Can my partner with me if I receive public assistance?
Your local Department of Social Services (DSS) cannot restrict who lives with you. However, who you live with may affect the amount of benefits that you receive.
For example, if you are married and your partner lives with you, you both must apply for public assistance. If either of you has income, it will be counted against both of you. The same is true for parents and children under age 21.
In addition, if your partner lives with you and you have children together, you are both legally responsible for the children. This means that if your partner lives with you and you have children together, both your income and your partner’s income will be used to determine your benefits.
Can my partner's income be counted against me?
Your local DSS cannot count your partner's income against you. However, if you have children together, you may not be able to apply for benefits without including your boyfriend. If your partner is not the biological parent of any of your children, their income cannot be counted against your children’s public assistance case or counted against your case. This is true unless he tells the DSS office that he is supporting the children or supporting you.
What if my partner doesn't live with us, but the DSS office believes that they do?
This generally happens as the result of a home visit by an investigator. Your local DSS has the right to make an unscheduled home visit to anyone who receives public assistance. If you are not home at the time of the unscheduled visit, the investigator may leave a card telling you when they will return. If you will not be there at the time they are returning, it is important that you call and reschedule the appointment.
What happens during an investigator visit?
During the visit, the investigator will ask to look around your home for evidence of who lives with you. The investigator will take special note of any items in your home that would most likely belong to someone you say is not living there. They may try to ask questions of your landlord or your neighbors. The investigator may also try to ask questions of anyone who happens to be visiting you at the time. Before going to your home, the investigator normally has already looked into whether or not your boyfriend lives with you. For example, they may check to see if your boyfriend receives mail at your address. They may also check to see if he has a car registered at your address, or if he uses your address with his employer. Your local DSS office may also ask the Child Support Enforcement Unit for information.
What if DSS decides to close my case because they think my partner is living with me?
After the investigation, the investigator will give a report to the DSS office. Based upon his/her findings, the investigator will also recommend what action should be taken. If you receive a notice to discontinue your benefits as the result of an investigation, you can ask for a Fair Hearing immediately. This will allow you to keep getting your benefits until a Fair Hearing is held and a decision is issued. If you do not win your Fair Hearing, you may need to repay the benefits that you were receiving after you requested a Fair Hearing.

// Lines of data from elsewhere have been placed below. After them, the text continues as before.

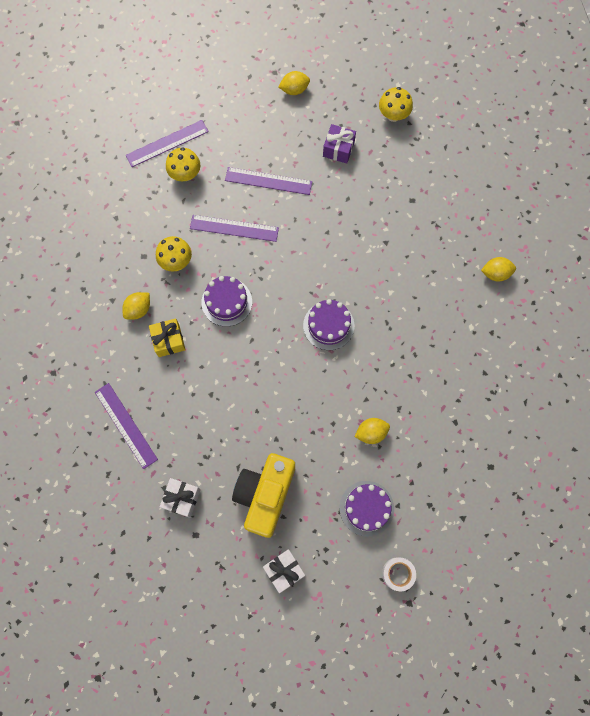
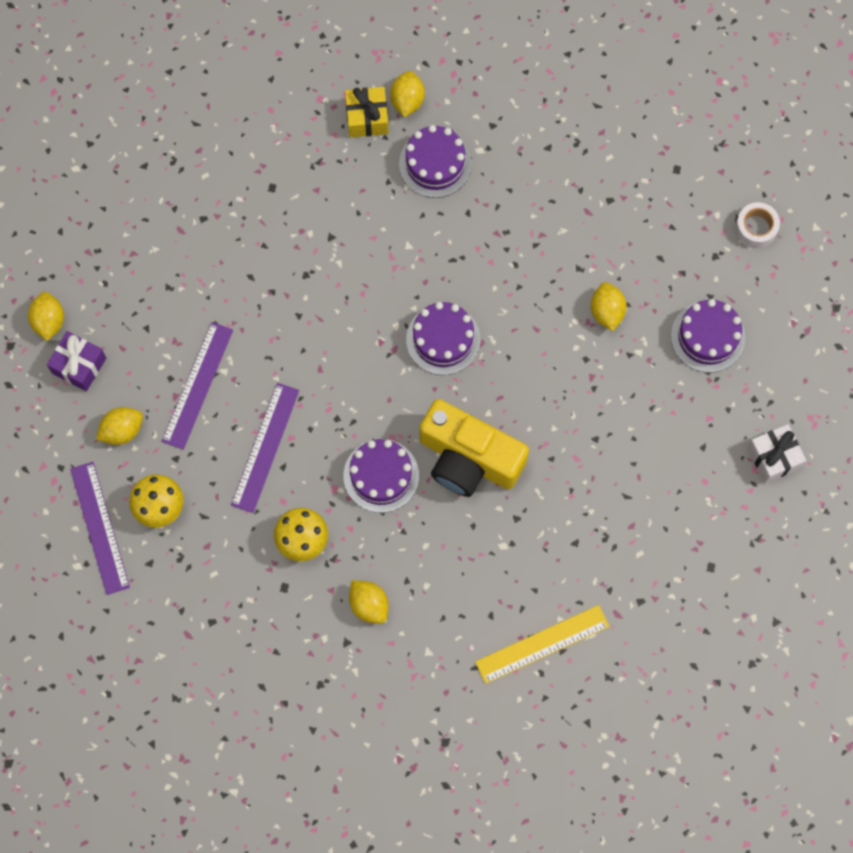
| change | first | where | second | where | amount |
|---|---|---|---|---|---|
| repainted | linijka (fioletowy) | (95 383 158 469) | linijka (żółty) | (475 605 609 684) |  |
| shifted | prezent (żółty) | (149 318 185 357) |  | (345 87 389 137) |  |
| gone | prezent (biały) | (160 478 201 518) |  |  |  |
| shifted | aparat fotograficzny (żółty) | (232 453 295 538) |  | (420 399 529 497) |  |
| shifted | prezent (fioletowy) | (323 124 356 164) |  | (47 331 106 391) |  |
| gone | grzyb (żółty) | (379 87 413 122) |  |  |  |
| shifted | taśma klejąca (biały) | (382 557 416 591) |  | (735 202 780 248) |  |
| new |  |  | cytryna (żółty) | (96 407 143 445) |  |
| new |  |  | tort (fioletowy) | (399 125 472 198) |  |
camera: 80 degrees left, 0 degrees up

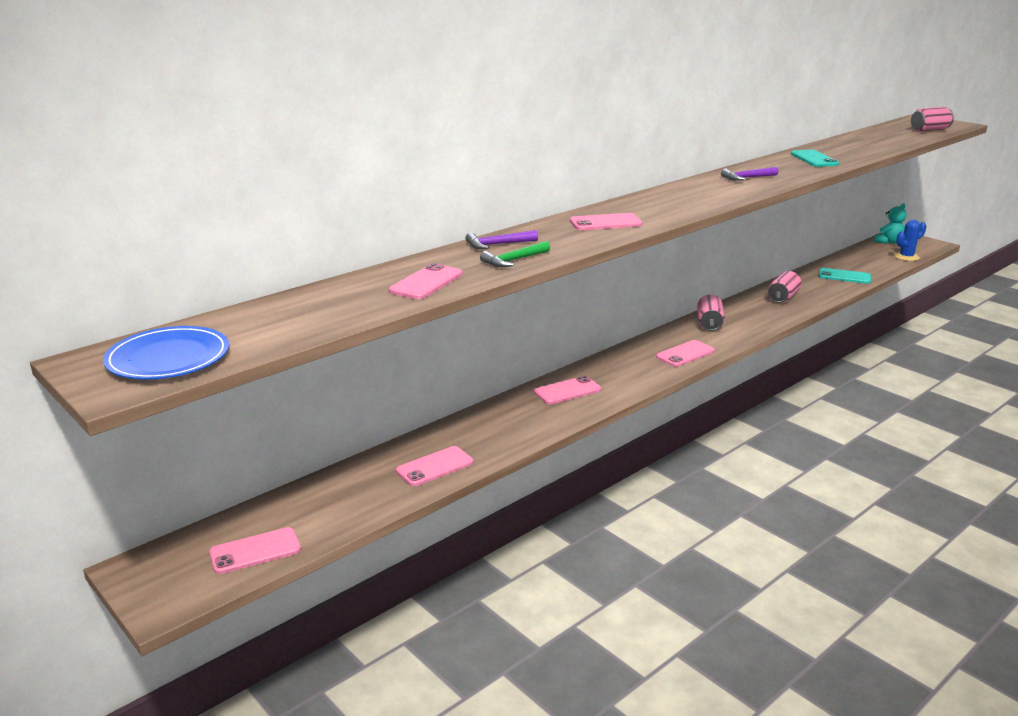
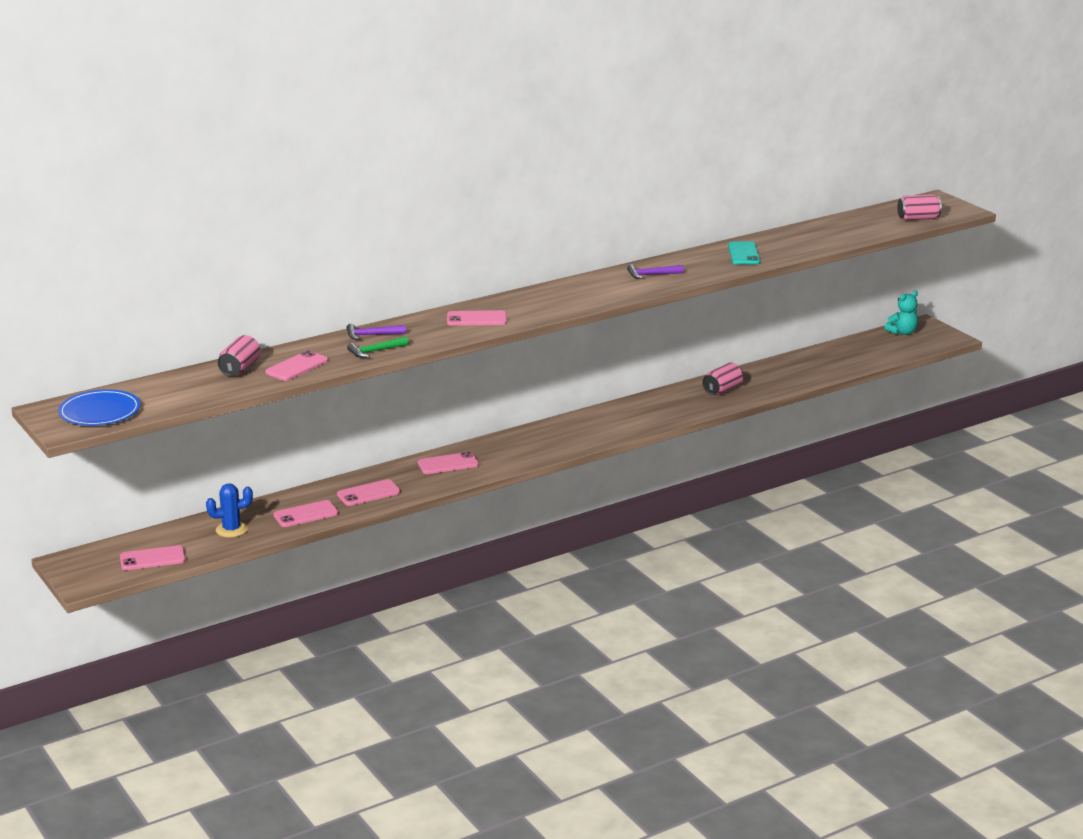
| change | first | where | second | where | amount |
|---|---|---|---|---|---|
| shifted | telefon (różowy) | (656 340 715 367) |  | (337 479 400 506) |  |
| shifted | puszka (różowy) | (697 295 725 331) |  | (218 335 261 376) |  |
| gone | telefon (turkusowy) | (819 268 871 284) |  |  |  |
| shifted | kaktus (niebieski) | (894 220 927 261) |  | (206 483 253 537) |  |
camera: 10 degrees right, 0 degrees up

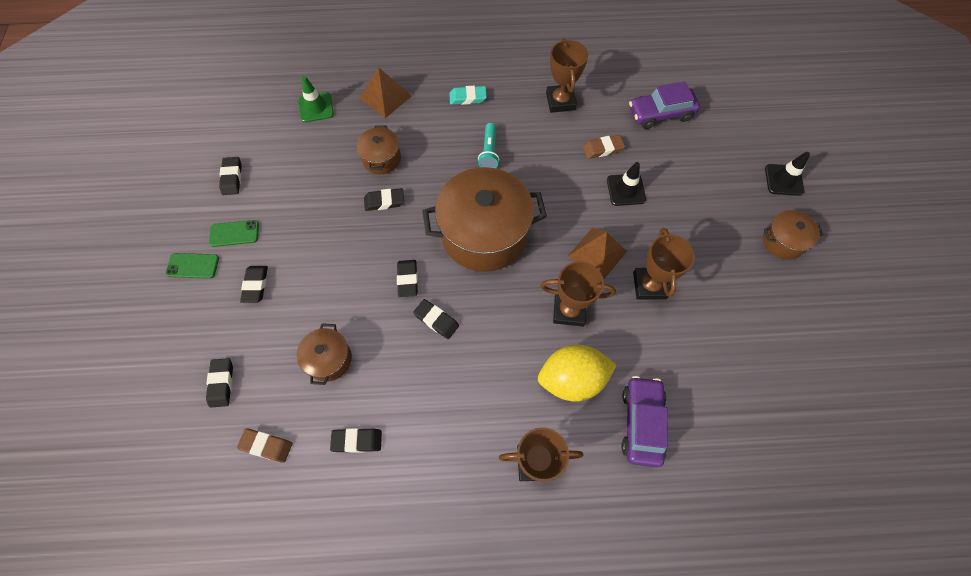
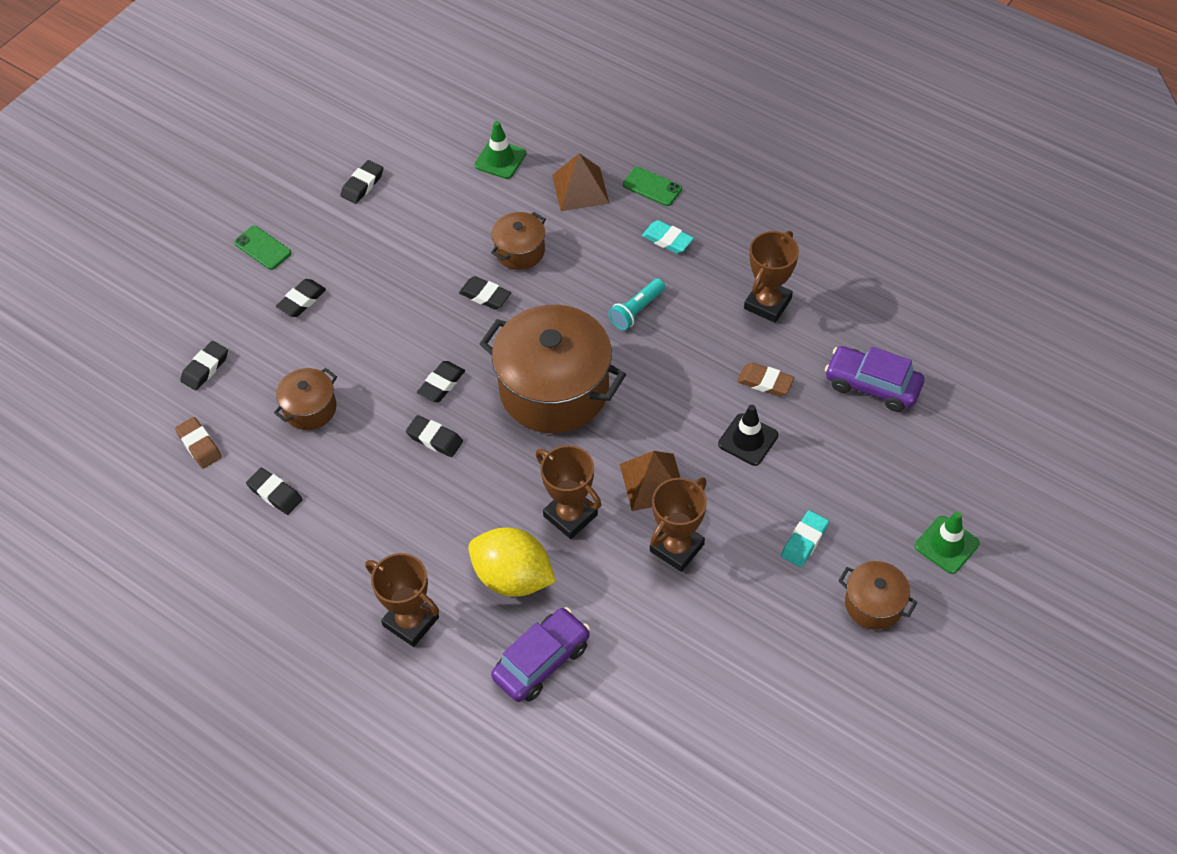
| change | first | where | second | where | amount |
|---|---|---|---|---|---|
| shifted | telefon (zielony) | (209 220 259 247) |  | (623 167 682 206) |  |
| rotated | gumka do mazania (czarny) | (413 299 459 339) |  | (406 415 463 457) | 45 degrees counterclockwise |
| repainted | pachołek (czarny) | (765 152 810 196) | pachołek (zielony) | (915 512 980 574) |  |
| new |  |  | gumka do mazania (turkusowy) | (781 510 829 567) |  |
camera: 40 degrees right, 10 degrees down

What can I do at my fair hearing to show my children's biological parent does not live with us?
If your children's parent is willing to help, ask them to give you as many documents as possible that show where he really lives. Examples: lease or landlord statements, rent receipts, utility bills, driver's license, statement from roommates, and so on.
If your children’s parent refuses to help, try to get a statement from your landlord. Also look for any other documents you can gather that show they do not live with you.
NOTE: Receiving Public Assistance cannot restrict your children's parent from visiting you or the children. However, if your child's parent does not live with you, you can protect your benefits by taking several steps:
Do not let your children’s parent use your address for any purpose.
Do not sign for any registered mail that is sent to your children’s parent at your address.
Your children’s parent should avoid keeping any personal belongings in your home.
If you have a problem you cannot solve with your local DSS office, you can contact your local legal services office for help. If you get a notice from your local DSS office, it should have contact information for a legal assistance office.
Legal Assistance of Western New York, Inc. ®
This article provides general information about this subject. Laws affecting this subject may have changed since this article was written. For specific legal advice about a problem you are having, get the advice of a lawyer. Receiving this information does not make you a client of Legal Assistance of Western New York.